23 de janeiro de 2013

Fahrenheit 451

Terminei ontem de ler o Fahrenheit 451. Gosto muito do jeito que o Ray Bradbury escreve, principalmente quando ele descreve os lugares usando sinestesias, ou descrevendo os cheiros e temperaturas. Gosto de como ele mistura o pensamento do Montag, personagem princial, na narrativa, faz a gente realmente mergulhar nos sentimentos, praticamente viver o que ela está vivendo.

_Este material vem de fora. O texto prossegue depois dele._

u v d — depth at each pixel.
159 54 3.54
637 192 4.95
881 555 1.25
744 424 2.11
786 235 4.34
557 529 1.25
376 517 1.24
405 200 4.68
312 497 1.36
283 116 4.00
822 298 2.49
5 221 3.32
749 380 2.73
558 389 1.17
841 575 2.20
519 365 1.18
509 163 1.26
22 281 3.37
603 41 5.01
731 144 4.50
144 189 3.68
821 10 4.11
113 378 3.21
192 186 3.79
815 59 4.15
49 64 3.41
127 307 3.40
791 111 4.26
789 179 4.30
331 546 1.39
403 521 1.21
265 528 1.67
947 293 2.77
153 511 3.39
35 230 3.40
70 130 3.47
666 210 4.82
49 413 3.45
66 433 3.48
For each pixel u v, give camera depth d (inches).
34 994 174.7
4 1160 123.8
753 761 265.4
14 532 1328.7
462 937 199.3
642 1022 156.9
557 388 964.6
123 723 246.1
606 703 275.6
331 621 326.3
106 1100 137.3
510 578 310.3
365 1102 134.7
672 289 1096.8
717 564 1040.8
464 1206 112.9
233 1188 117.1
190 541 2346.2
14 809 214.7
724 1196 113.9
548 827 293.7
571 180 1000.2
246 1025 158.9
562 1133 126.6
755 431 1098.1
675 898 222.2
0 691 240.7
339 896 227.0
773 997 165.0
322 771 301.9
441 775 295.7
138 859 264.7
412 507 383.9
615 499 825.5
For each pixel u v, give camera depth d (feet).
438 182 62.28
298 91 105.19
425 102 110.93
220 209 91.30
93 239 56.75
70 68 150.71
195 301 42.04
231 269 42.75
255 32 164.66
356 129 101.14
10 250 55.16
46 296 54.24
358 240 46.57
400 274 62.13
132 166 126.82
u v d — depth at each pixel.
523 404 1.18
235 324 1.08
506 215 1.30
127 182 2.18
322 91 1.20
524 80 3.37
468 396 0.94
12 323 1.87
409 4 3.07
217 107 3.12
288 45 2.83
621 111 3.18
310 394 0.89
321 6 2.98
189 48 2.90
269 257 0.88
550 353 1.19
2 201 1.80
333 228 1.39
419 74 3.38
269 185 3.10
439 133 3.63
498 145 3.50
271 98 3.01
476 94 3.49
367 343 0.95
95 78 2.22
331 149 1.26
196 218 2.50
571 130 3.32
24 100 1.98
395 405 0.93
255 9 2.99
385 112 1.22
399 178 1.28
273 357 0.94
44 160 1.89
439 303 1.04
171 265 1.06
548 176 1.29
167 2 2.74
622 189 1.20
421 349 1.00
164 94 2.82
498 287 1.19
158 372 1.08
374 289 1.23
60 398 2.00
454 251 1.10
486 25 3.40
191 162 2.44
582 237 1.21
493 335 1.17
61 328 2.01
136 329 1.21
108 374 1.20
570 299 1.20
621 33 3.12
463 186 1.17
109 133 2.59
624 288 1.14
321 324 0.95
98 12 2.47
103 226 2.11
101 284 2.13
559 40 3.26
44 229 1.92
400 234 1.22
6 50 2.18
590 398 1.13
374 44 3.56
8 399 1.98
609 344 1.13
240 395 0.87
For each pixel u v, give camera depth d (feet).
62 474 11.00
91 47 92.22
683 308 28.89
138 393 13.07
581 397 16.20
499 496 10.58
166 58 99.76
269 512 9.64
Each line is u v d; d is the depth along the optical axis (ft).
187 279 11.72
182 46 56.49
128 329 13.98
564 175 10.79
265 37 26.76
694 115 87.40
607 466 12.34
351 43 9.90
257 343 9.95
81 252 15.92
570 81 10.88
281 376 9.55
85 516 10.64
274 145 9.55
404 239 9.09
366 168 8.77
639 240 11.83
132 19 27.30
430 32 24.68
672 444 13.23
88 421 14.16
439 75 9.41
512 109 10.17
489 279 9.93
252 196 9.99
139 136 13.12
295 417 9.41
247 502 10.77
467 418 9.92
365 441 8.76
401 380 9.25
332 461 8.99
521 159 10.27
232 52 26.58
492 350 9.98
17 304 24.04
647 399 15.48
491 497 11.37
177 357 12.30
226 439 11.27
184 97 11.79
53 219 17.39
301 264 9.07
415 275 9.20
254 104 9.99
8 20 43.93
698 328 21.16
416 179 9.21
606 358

E o que a gente vive em Fahrenheit é um futuro negro, onde a censura impera sobre os livros, que estão proibidos de serem lidos, e a televisão toma conta da criação do espetáculo que se confunde com a vida real dos "cidadãos comuns". Onde os bombeiros, profissão de Montag, ao invés de apagarem incêndios, queimam bibliotecas. A gente vive todo o processo de Montag, desde os acontecimentos que o despertam para uma nova visão de mundo, até o final muito bem colocado.

Mas uma das partes que mais me fez refletir foi o Coda, lá no finalzinho do livro. Bradbury levanta a questão sobre o quanto se deve interferir em material artístico, exemplificando com cartas que recebeu de minorias reclamando que em suas histórias faltavam, por exemplo, mulheres, ou que os negros não eram bem retratados, ou que a linguagem poderia influenciar alunos do colegial. Ele explica que se cada minoria pedir para que seja refeito o trabalho de acordo com suas preferências, o trabalho deixará de ser o que era. Será um corpo mutilado, sem pernas ou braços, sem a capacidade plena que possuía. E que não cabe a mais ninguém, além do autor, decidir como será esse corpo.

Isso entra em uma questão interessante. Na minha opinião, não se pode desmerecer um trabalho porque ele fala de aspectos negativos da sociedade. Não é porque o conteúdo da arte não está alinhado com o que acreditamos que ele não tenha nada a ser dito de relevante, ou de esteticamente belo. Não é plausível desejar que livros sejam refeitos, filmes sejam refilmados, porque não há mulheres suficientes (esse exemplo especificamente, porque me diz respeito e porque eu me importo com ele). Como acontece em Fahrenheit, os livros começaram a ser censurados porque as minorias retiravam uma parte aqui, outra ali, até que não restava alternativa além de queimar o livro inteiro para agradar à população.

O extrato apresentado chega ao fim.